— Task inputs —
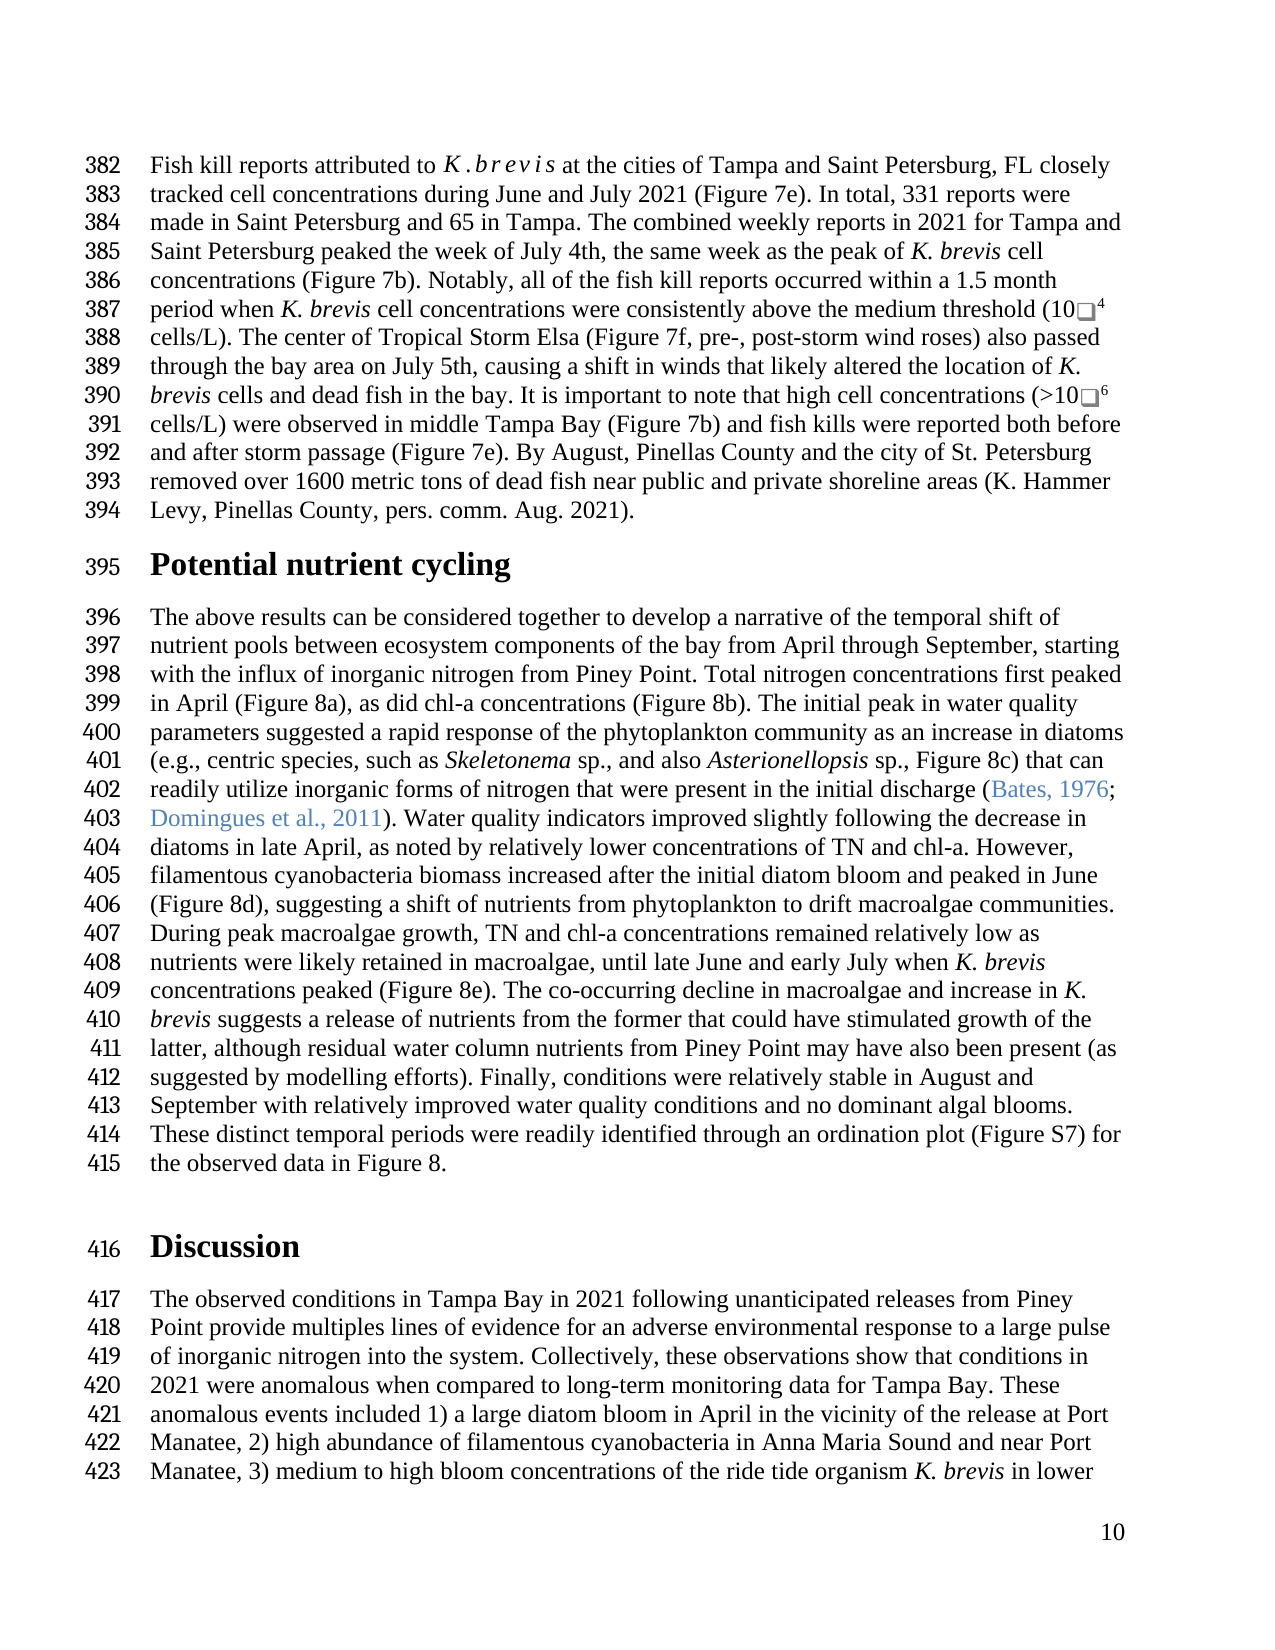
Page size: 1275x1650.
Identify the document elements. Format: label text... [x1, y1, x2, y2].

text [150, 1284, 1125, 1485]
subtitle Potential nutrient cycling [150, 544, 1125, 583]
text The above results can be considered together to develop a narrative of the temporal shift of nutrient pools between ecosystem components of the bay from April through September, starting with the influx of inorganic nitrogen from Piney Point. Total nitrogen concentrations first peaked in April (Figure 8a), as did chl-a concentrations (Figure 8b). The initial peak in water quality parameters suggested a rapid response of the phytoplankton community as an increase in diatoms (e.g., centric species, such as Skeletonema sp., and also Asterionellopsis sp., Figure 8c) that can readily utilize inorganic forms of nitrogen that were present in the initial discharge (Bates, 1976; Domingues et al., 2011). Water quality indicators improved slightly following the decrease in diatoms in late April, as noted by relatively lower concentrations of TN and chl-a. However, filamentous cyanobacteria biomass increased after the initial diatom bloom and peaked in June (Figure 8d), suggesting a shift of nutrients from phytoplankton to drift macroalgae communities. During peak macroalgae growth, TN and chl-a concentrations remained relatively low as nutrients were likely retained in macroalgae, until late June and early July when K. brevis concentrations peaked (Figure 8e). The co-occurring decline in macroalgae and increase in K. brevis suggests a release of nutrients from the former that could have stimulated growth of the latter, although residual water column nutrients from Piney Point may have also been present (as suggested by modelling efforts). Finally, conditions were relatively stable in August and September with relatively improved water quality conditions and no dominant algal blooms. These distinct temporal periods were readily identified through an ordination plot (Figure S7) for the observed data in Figure 8. [150, 602, 1125, 1177]
subtitle Discussion [150, 1227, 1125, 1265]
text Fish kill reports attributed to at the cities of Tampa and Saint Petersburg, FL closely tracked cell concentrations during June and July 2021 (Figure 7e). In total, 331 reports were made in Saint Petersburg and 65 in Tampa. The combined weekly reports in 2021 for Tampa and Saint Petersburg peaked the week of July 4th, the same week as the peak of K. brevis cell concentrations (Figure 7b). Notably, all of the fish kill reports occurred within a 1.5 month period when K. brevis cell concentrations were consistently above the medium threshold (10 cells/L). The center of Tropical Storm Elsa (Figure 7f, pre-, post-storm wind roses) also passed through the bay area on July 5th, causing a shift in winds that likely altered the location of K. brevis cells and dead fish in the bay. It is important to note that high cell concentrations (>10 cells/L) were observed in middle Tampa Bay (Figure 7b) and fish kills were reported both before and after storm passage (Figure 7e). By August, Pinellas County and the city of St. Petersburg removed over 1600 metric tons of dead fish near public and private shoreline areas (K. Hammer Levy, Pinellas County, pers. comm. Aug. 2021). [150, 150, 1125, 524]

— About this exercise —
Output exactly the span of lines from the top of the listing through the line holding "Identify the document", and leave every picture out.

— Task result —
Page size: 1275x1650.
Identify the document elements. Format: label text... [x1, y1, x2, y2].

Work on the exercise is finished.